Page images
PDF
EPUB

De la Ferté-sous-Jouarre, le 30 janvier 1747.

A M. LE COMTE D'ARGENSON AU SUJET DU RÉGIMENT DE BEAUSOBRE EN

BLEU CÉLESTE.

Monseigneur, J'ai derechef écrit à tous les M. Colonels d'hussards pour savoir si l'ordonnance au sujet de l'habillement en bleu céleste était exécutée et vos intentions remplies. Tous, à l'exception de M. de Beausobre y ont satisfait, vous verrez ses raisons par la lettre ci-incluse et la copie de ma réponse que je lui ai faite. J'ai cru devoir vous en instruire pour en recevoir vos ordres.

Je suis..., etc.

De la Ferté-sous-Jouarre, le 30 janvier 1747.

A M. DE BEAUSOBRE AU SUJEt de l'habillEMENT EN BLEU CÉLESTE.

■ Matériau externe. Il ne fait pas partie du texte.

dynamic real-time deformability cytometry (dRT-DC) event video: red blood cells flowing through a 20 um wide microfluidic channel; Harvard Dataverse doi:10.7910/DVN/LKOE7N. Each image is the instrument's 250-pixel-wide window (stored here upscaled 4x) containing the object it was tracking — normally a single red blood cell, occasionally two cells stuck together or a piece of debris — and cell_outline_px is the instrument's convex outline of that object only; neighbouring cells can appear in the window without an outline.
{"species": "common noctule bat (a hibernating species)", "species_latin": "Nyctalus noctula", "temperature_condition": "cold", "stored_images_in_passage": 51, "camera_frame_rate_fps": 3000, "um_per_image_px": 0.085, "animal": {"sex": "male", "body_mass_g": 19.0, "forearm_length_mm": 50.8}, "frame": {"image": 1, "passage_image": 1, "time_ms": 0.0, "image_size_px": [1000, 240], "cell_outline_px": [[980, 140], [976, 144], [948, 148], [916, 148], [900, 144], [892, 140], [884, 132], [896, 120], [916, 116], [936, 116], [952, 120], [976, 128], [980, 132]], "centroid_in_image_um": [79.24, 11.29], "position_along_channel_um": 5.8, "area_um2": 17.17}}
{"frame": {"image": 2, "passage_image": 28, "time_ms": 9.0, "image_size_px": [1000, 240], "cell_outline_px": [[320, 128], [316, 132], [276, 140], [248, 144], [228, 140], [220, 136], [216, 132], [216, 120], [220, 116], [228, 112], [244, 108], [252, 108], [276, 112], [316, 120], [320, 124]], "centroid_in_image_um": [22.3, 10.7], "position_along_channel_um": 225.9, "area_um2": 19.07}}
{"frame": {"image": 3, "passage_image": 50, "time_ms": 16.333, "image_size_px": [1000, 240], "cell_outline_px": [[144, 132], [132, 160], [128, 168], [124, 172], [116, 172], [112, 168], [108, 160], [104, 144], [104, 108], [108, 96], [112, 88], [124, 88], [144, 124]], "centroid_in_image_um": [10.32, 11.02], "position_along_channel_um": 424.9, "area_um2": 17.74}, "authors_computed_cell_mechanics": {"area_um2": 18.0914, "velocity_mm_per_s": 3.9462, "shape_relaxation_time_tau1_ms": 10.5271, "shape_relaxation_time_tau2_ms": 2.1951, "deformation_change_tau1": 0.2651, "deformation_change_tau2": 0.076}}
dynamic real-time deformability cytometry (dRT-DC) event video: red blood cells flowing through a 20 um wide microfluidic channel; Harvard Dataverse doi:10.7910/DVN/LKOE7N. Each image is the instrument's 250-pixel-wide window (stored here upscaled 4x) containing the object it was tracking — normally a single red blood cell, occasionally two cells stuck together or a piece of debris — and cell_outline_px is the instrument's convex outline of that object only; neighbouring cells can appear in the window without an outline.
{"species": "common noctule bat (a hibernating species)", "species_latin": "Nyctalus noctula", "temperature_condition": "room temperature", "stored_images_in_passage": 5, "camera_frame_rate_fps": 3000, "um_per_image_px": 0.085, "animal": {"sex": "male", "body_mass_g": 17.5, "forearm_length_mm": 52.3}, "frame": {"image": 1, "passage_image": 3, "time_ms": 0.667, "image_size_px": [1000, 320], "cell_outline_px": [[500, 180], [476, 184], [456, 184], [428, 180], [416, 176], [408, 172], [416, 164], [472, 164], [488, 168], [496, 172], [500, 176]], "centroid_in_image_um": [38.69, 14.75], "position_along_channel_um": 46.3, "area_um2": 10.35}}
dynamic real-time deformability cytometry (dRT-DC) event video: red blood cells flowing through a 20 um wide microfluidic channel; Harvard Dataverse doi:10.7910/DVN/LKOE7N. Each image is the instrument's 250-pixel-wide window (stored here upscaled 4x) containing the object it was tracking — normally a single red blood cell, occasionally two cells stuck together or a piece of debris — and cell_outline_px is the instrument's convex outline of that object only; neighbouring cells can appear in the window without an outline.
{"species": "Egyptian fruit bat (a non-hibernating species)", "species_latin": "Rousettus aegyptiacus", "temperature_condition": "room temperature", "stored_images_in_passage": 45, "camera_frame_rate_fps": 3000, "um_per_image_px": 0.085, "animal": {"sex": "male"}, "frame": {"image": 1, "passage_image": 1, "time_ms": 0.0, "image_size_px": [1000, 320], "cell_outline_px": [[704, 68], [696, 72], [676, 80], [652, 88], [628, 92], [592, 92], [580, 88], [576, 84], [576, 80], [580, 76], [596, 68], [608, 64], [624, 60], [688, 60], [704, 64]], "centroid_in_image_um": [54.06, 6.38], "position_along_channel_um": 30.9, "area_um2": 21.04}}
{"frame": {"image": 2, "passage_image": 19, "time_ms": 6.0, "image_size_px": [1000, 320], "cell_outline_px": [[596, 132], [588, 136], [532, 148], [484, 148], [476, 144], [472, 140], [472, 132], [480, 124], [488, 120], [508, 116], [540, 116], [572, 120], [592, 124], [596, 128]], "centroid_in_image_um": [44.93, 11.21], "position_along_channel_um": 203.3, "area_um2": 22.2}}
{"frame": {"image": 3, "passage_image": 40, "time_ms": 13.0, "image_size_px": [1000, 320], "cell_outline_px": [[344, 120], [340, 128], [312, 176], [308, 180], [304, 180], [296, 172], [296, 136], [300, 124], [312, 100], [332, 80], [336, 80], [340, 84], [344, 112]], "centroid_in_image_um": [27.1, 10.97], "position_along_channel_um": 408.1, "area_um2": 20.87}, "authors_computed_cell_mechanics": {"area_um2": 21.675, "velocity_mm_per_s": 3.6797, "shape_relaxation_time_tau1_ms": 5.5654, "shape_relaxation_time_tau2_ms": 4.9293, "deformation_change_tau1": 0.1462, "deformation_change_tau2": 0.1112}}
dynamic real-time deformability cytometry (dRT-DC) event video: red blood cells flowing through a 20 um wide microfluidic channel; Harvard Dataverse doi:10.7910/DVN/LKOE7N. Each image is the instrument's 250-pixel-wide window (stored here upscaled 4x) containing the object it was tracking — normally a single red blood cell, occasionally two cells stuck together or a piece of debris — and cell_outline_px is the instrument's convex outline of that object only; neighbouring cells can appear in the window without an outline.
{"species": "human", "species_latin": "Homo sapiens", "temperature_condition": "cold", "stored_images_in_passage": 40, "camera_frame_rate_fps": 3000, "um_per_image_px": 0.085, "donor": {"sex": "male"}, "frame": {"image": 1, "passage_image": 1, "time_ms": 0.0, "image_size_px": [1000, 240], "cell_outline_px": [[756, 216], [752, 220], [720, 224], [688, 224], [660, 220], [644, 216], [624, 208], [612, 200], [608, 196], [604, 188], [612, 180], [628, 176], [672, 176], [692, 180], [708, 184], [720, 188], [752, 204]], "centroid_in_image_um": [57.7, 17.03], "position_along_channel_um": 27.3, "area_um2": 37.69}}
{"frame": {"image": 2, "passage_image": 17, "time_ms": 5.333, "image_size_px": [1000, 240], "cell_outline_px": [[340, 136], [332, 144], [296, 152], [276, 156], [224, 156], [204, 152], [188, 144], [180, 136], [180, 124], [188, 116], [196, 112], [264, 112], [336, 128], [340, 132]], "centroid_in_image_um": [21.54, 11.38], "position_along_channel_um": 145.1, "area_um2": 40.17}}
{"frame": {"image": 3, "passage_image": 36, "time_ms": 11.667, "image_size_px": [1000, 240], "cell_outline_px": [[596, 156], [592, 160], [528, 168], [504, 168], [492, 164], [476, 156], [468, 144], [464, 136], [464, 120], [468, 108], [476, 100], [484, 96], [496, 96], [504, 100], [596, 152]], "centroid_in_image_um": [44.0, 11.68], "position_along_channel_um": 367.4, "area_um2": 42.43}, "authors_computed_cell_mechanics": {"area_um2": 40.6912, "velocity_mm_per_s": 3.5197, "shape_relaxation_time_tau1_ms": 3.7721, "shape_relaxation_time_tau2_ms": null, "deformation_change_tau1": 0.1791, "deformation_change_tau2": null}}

Je vois avec étonnement, Monsieur, dans l'honneur de votre réponse du 12 courant que vous ne vous êtes point conformé à l'ordonnance du Roy au sujet de l'habillement de votre régiment, il parait même que vous voudriez vous en soustraire; vous dites pour raison que vous avez cru qu'il n'était plus question d'habiller de bleu céleste. Si le Roi avait voulu déroger à son ordonnance, M. le comte d'Argenson vous aurait sans doute fait savoir ses intentions. Il est vrai qu'en vous envoyant copie de la lettre de ce Ministre, à laquelle était joint l'état des draps de la manufacture de Seignelay, je ne vous ai point parlé du bleu céleste: c'était à vous, Monsieur, à prendre des arrangements convenables avec l'entrepreneur pour les draps et la couleur ; j'ai même cru devoir ne vous en rien dire, parce que l'ordonnance que je vous ai notifiée y était formelle et si dans ma lettre du 2 novembre que vous me rappelez, je vous ai demandé simplement vos intentions pour l'habillement, ce n'était que pour savoir si vous vouliez faire comme tous nos régiments d'hussards ont fait, c'est-à-dire qu'au fur et à mesure qu'ils avaient besoin d'habiller, ils habillaient de bleu céleste pour épargner la dépense d'un habillement général.

Souvenez-vous, s'il vous plait, Monsieur, que je vous en ai parlé dans toutes mes revues et que vous m'avez répondu que vous n'aimiez pas la bigarure, en m'assurant cependant qu'au premier habillement vous vous

conformeriez à l'ordonnance de Sa Majesté. C'est ainsi que j'en ai rendu compte à la Cour et je ne vois pas, à vous parler franchement, que vous puissiez vous en dispenser sans être authorisé par le Roi.

J'ai l'honneur..., etc.

Dandermunde, 27 avril 1747.

A M. DE SAINT-LAURENT, 1er COMMIS AU BUREAU DE LA GUERRE,
POUR LA MASSE, DETTES ET HABILLEMENT DES RÉGIMENTS.

J'envoie, Monsieur, par cette ordonnance mes revues à M. le comte d’Argenson; j'ai mis sur une feuille à part ce qui regarde la masse, l'habillement et les dettes de chaque régiment, je vous prie de faire retirer ces mêmes feuilles du bureau où mes recrues seront envoyées, de m'en accuser la réception et de me marquer si cet arrangement est comme vous le souhaitez pour que je m'y conforme.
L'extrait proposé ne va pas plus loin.